Impact of the “Urban Exodus” due to COVID-19

September 21, 2020

The COVID-19 virus continues to influence every aspect of American lives from endangering the health of our family and friends to changing our leisure activities and the way we work. The disproportionate effect of the virus on cities like New York led some pundits to declare the death of cities and the rebirth of desirability of suburbs. But while the numbers offer some evidence of an urban exodus, not all researchers are certain that this phenomenon will be permanent.

Migration patterns before and during the pandemic

While the pandemic accelerated many lifestyle decisions, large cities were already beginning to see slower growth and, in some cases, population losses during the last half of the previous decade, according to research by William H. Frey, a senior fellow of the Brookings Institution. New York, Los Angeles, Chicago and Miami faced the biggest population losses between 2015 and 2019 and growth rates slowed in numerous other cities during those years, including Washington, D.C., Philadelphia and Boston. The migration from cities to smaller cities and suburbs is tied to affordability issues, with younger people looking to move places such as Tucson, Ariz., Raleigh, N.C. and Columbus, Ohio for a lower cost of living.
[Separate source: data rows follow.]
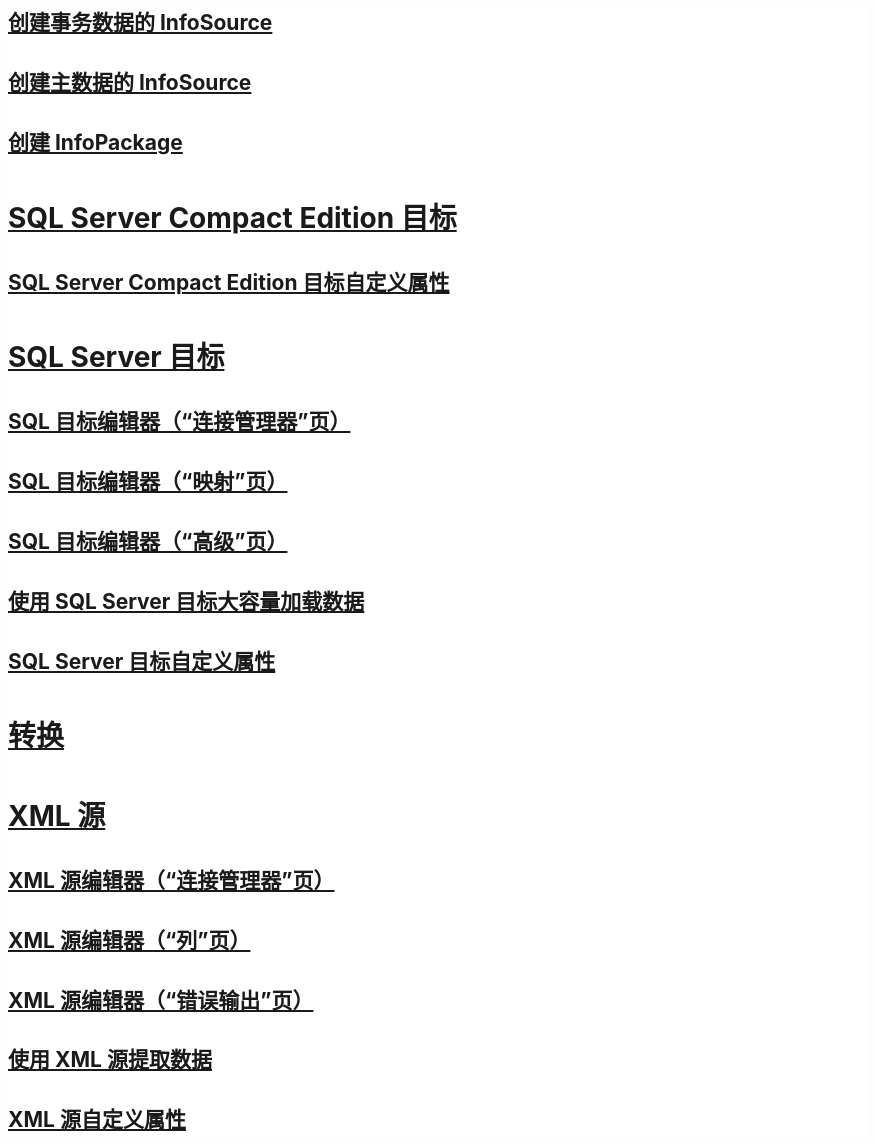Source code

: ## [创建事务数据的 InfoSource](create-infosource-for-transaction-data.md)  
## [创建主数据的 InfoSource](create-infosource-for-master-data.md)  
## [创建 InfoPackage](create-infopackage.md)  
# [SQL Server Compact Edition 目标](sql-server-compact-edition-destination.md)  
## [SQL Server Compact Edition 目标自定义属性](sql-server-compact-edition-destination-custom-properties.md)  
# [SQL Server 目标](sql-server-destination.md)  
## [SQL 目标编辑器（“连接管理器”页）](sql-destination-editor-connection-manager-page.md)  
## [SQL 目标编辑器（“映射”页）](sql-destination-editor-mappings-page.md)  
## [SQL 目标编辑器（“高级”页）](sql-destination-editor-advanced-page.md)  
## [使用 SQL Server 目标大容量加载数据](bulk-load-data-by-using-the-sql-server-destination.md)  
## [SQL Server 目标自定义属性](sql-server-destination-custom-properties.md)
# [转换](../../integration-services/data-flow/transformations/integration-services-transformations.md)
# [XML 源](xml-source.md)  
## [XML 源编辑器（“连接管理器”页）](xml-source-editor-connection-manager-page.md)  
## [XML 源编辑器（“列”页）](xml-source-editor-columns-page.md)  
## [XML 源编辑器（“错误输出”页）](xml-source-editor-error-output-page.md)  
## [使用 XML 源提取数据](extract-data-by-using-the-xml-source.md)  
## [XML 源自定义属性](xml-source-custom-properties.md)  
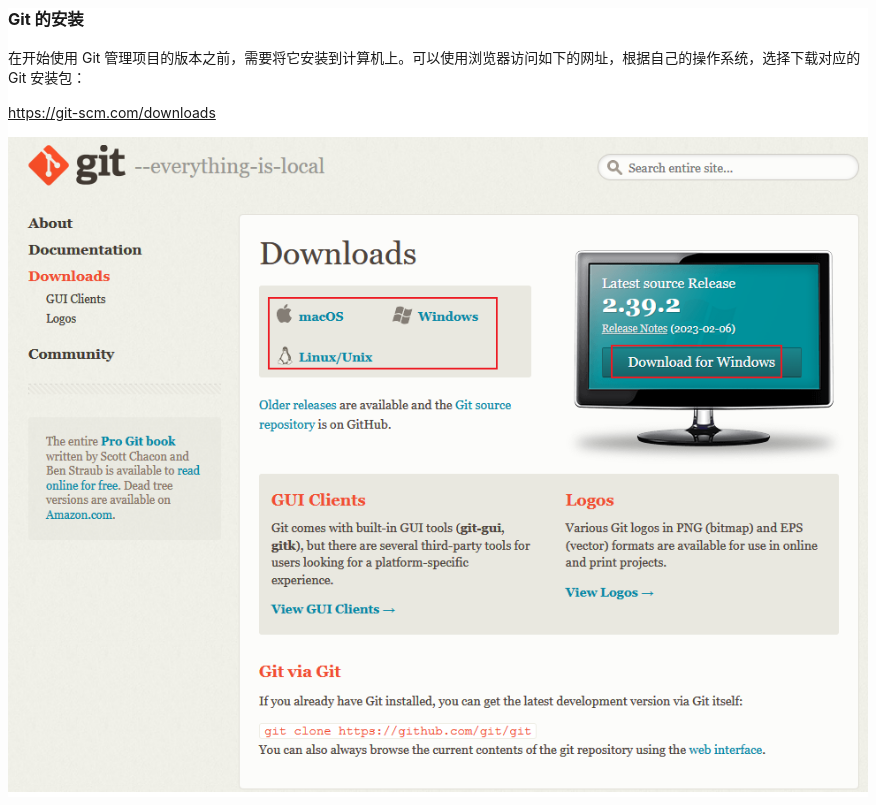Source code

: ### Git 的安装

在开始使用 Git 管理项目的版本之前，需要将它安装到计算机上。可以使用浏览器访问如下的网址，根据自己的操作系统，选择下载对应的 Git 安装包：

https://git-scm.com/downloads

![](assets/image-20230223184556788.png)
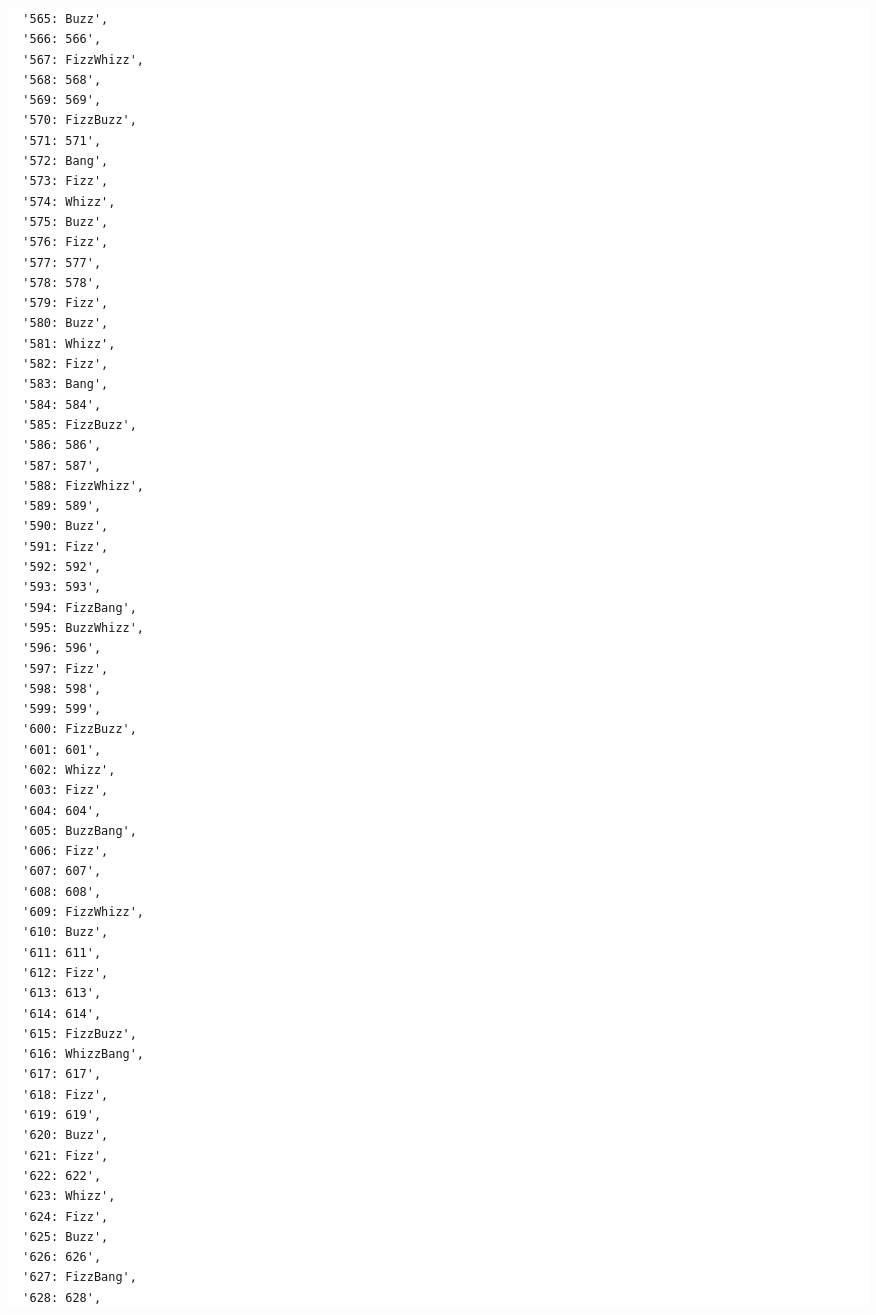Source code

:       '565: Buzz',
      '566: 566',
      '567: FizzWhizz',
      '568: 568',
      '569: 569',
      '570: FizzBuzz',
      '571: 571',
      '572: Bang',
      '573: Fizz',
      '574: Whizz',
      '575: Buzz',
      '576: Fizz',
      '577: 577',
      '578: 578',
      '579: Fizz',
      '580: Buzz',
      '581: Whizz',
      '582: Fizz',
      '583: Bang',
      '584: 584',
      '585: FizzBuzz',
      '586: 586',
      '587: 587',
      '588: FizzWhizz',
      '589: 589',
      '590: Buzz',
      '591: Fizz',
      '592: 592',
      '593: 593',
      '594: FizzBang',
      '595: BuzzWhizz',
      '596: 596',
      '597: Fizz',
      '598: 598',
      '599: 599',
      '600: FizzBuzz',
      '601: 601',
      '602: Whizz',
      '603: Fizz',
      '604: 604',
      '605: BuzzBang',
      '606: Fizz',
      '607: 607',
      '608: 608',
      '609: FizzWhizz',
      '610: Buzz',
      '611: 611',
      '612: Fizz',
      '613: 613',
      '614: 614',
      '615: FizzBuzz',
      '616: WhizzBang',
      '617: 617',
      '618: Fizz',
      '619: 619',
      '620: Buzz',
      '621: Fizz',
      '622: 622',
      '623: Whizz',
      '624: Fizz',
      '625: Buzz',
      '626: 626',
      '627: FizzBang',
      '628: 628',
But Frey points out that 56 percent of U.S. residents live in major metropolitan areas and he isn't convinced, even with more people leaving cities, that this migration away from urban areas will necessarily continue. Recessions generally mean people move less often, and, after recessions, large metropolitan areas tend to gain ground, Frey wrote in his report.

While all the data isn't in yet on the pandemic's impact on renters relocating, Apartment List's Migration Report, which covered searches from January 1 through April 15, found that the number of renters looking to move followed a similar pattern to pre-pandemic searches. In addition, there was a dip during those months in renters searching outside their current location, which may reflect economic uncertainty, according to Chris Salviati, Apartment List's housing economist. The Migration Report found a slight uptick from 27% to 29% among New York City renters searching for an apartment outside the city, but there was also an increase in the number of people looking to move from another metro into New York (up from 20% to 26%).

The pattern of renters looking to move into or out of a metro area was relatively stable in most cities, with Chicago standing out as a city that may see a declining number of renters since more tenants were looking to leave the area and the number of renters searching to move into the city from out of town dropped.

More recent data from who booked a move online through HireAHelper found that between January and June, 80% more people moved out of San Francisco and New York than moved into those cities. Los Angeles had 70% more people move out than move in and Miami had 53% more people move out than move to that city.

Why smaller cities and suburbs are gaining ground

For multifamily investors, a long-term approach is more valuable than a snapshot of moving during the pandemic. The urbanization trend brought young professionals and empty nesters in larger numbers over the past 20 years, but the smaller cities and suburbs have gradually become more appealing in the last few years. The appeal is primarily affordability, but the pandemic may have accelerated the move outside cities.

“Downtown density has become a liability during the pandemic, putting city-dwellers at increased health risk by virtue of their close proximity with others," wrote Salviati in Apartment List's Migration Report. “Meanwhile, the easy access to restaurants, entertainment and cultural institutions that make cities so attractive has been temporarily shut down and may be slow to recover. A prolonged period stuck at home in tight urban apartments could also foster a craving for more space. All of these factors may lead to a shift in preferences away from the biggest densest cities and toward more affordable suburbs and smaller, less dense cities."

People who can work remotely and companies that can relocate have already begun the migration pattern to smaller cities such as Nashville, Atlanta, Charlotte and Orlando rather than continue to pay high costs in San Francisco, Seattle or New York.

In addition to the existing issue of affordability in major metropolitan areas, a recent New York Times article pointed out that the economic downturn and high costs of fighting the pandemic mean that cities will see a major drop in revenue from sales taxes, tourism and income taxes. Cities are already tweaking their budgets to reduce spending on public amenities that make urban areas attractive.

Why cities may continue to thrive

In addition to the temporary lack of access to urban amenities, a recent article in The Atlantic points to numerous sources predicting that safety concerns over violence and protests in urban areas could make the move to suburbs permanently more appealing. The long-term and potentially permanent ability to work remotely may also increase the appeal of living in a less costly, less dense location. But as The Atlantic article points out, the people who are leaving New York City right now are higher earners with the financial ability to move. Less affluent workers are more likely to move from one rental to another within the same city.

The moving patterns of renters have yet to show a mass exodus from cities and some analysts say this may not happen. Moving is expensive and stressful, so more renters are likely to stay put. In addition, the coronavirus continues to spread nationwide and now impacts many of the smaller cities and less dense locations that were thought to be a refuge from the disease.

As The New York Times article points out, recessions tend to be good for cities and for multifamily owners because jobs are more likely to come back first in urban areas with a wide range of employers. Renting is more appealing when homes are costly and when people feel less certain of their financial strength. And, of course, some people may come back to the city or stay there to enjoy the perks of urban living.